Immobilization, dehydration, inflammation-induced hypercoagulability, and genetic thrombophilia are established risk factors for thrombosis associated with many bacterial and viral infections. Our patients did not have any history of prior deep vein thrombosis, PE, or any other clotting disease. Common clotting tests did not show any abnormalities beside elevated D-Dimer levels. A Chinese study found elevated D-Dimer and decreased antithrombin levels even in non-severely ill patients [5]. The prevalence of DVT in a small study of 81 hospitalized COVID-19 patients with a median age of 60 years and 54% females who did not receive prophylactic anticoagulation was 25% [6]. This unusual high rate of coagulopathies associated with COVID-19 suggest additional causes and warrants further investigation.

SARS-CoV-2 enters human cells via the angiotensin-converting enzyme 2 (ACE2) receptor which may lead to a depletion of ACE2 with the consequence of increased Angiotensin II (AT II) levels [7]. Studies showed that AT II stimulates tissue-factor (TF) expression in vascular endothelial cells [8] and release of plasminogen activator inihibor-1 (PAI-1) from adipocytes which leads to increased coagulation and impaired fibrinolysis [9]. Recently, a small Chinese study showed an association between AT II levels, viral load, and severity of lung injury [10]. This effect may be even more pronounced in overweight patients. PE was more severe in our overweight patients. Furthermore, hypoxia is a common feature of COVID-19 and might contribute to increased risk of thrombosis via hypoxemia-induced vasoconstriction which is a physiological reaction in the lung [11]. None of our patient received oxygen supplementation before the onset of PE, and oxygen requirement was not monitored during their home isolation. Therefore, we cannot rule out hypoxic states during this time. All patients showed a disease trajectory characterised by two peaks. This should raise suspicion of PE even in patients who received prophylactic anticoagulation as shown by patient 3. He received 7 days of LWMH and did not show any clinical signs of DVT nor PE during hospitalisation but developed PE one day after discharge. A subclinical PE may have been unrecognised in patient 3 during his hospital stay but is unlikely because he did not require any oxygen and felt completely well at the time of discharge.

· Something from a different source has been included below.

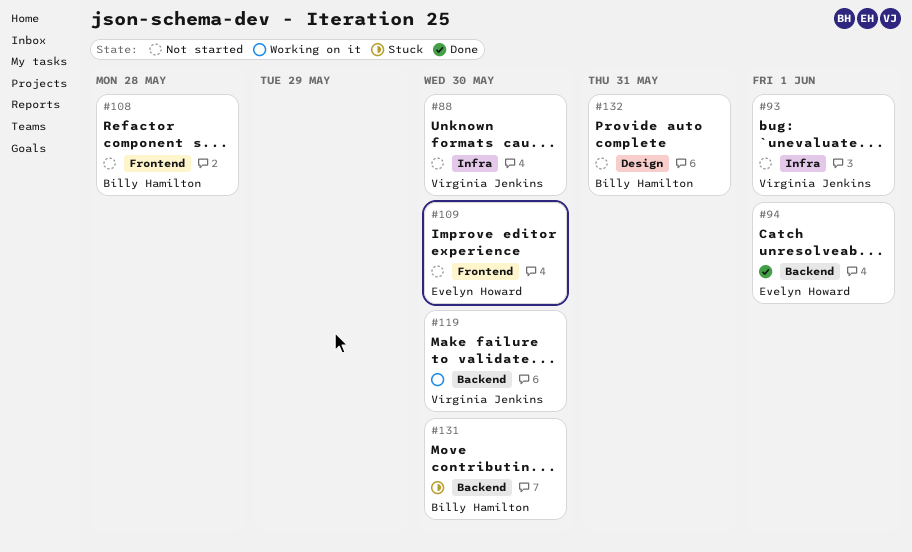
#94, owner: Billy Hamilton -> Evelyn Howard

In summary, the late onset of PE after complete remission of initial COVID-19 symptoms, which is shown here the first time, raises the question if standard anticoagulation practice needs to be revaluated and expanded to outpatients. Further clinical research on timing, duration, and type of anticoagulation in outpatients with COVID-19 is urgently needed. The characteristics of outpatients who are suitable for anticoagulation have to be determined.In conclusion, new onset of dyspnea and tachycardia after initial resolution of COVID-19 symptoms (“disease trajectory characterised by two peaks”) should raise suspicion of PE and a CT scan should be considered.